Try it:
The listing below should be reproduced precisely, except for its images.
═══
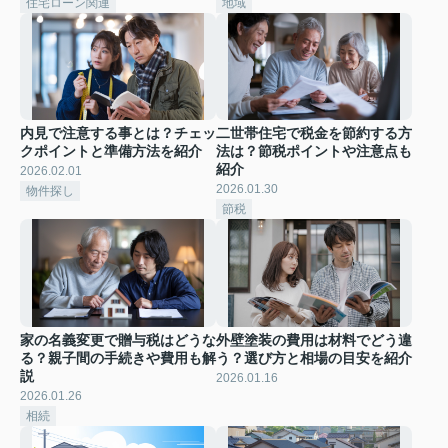
住宅ローン関連
地域
内見で注意する事とは？チェッ
二世帯住宅で税金を節約する方
クポイントと準備方法を紹介
法は？節税ポイントや注意点も
紹介
2026.02.01
2026.01.30
物件探し
節税
家の名義変更で贈与税はどうな
外壁塗装の費用は材料でどう違
る？親子間の手続きや費用も解
う？選び方と相場の目安を紹介
説
2026.01.16
2026.01.26
相続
═══
Task result:
住宅ローン関連
地域
内見で注意する事とは？チェッ
二世帯住宅で税金を節約する方
クポイントと準備方法を紹介
法は？節税ポイントや注意点も
紹介
2026.02.01
2026.01.30
物件探し
節税
家の名義変更で贈与税はどうな
外壁塗装の費用は材料でどう違
る？親子間の手続きや費用も解
う？選び方と相場の目安を紹介
説
2026.01.16
2026.01.26
相続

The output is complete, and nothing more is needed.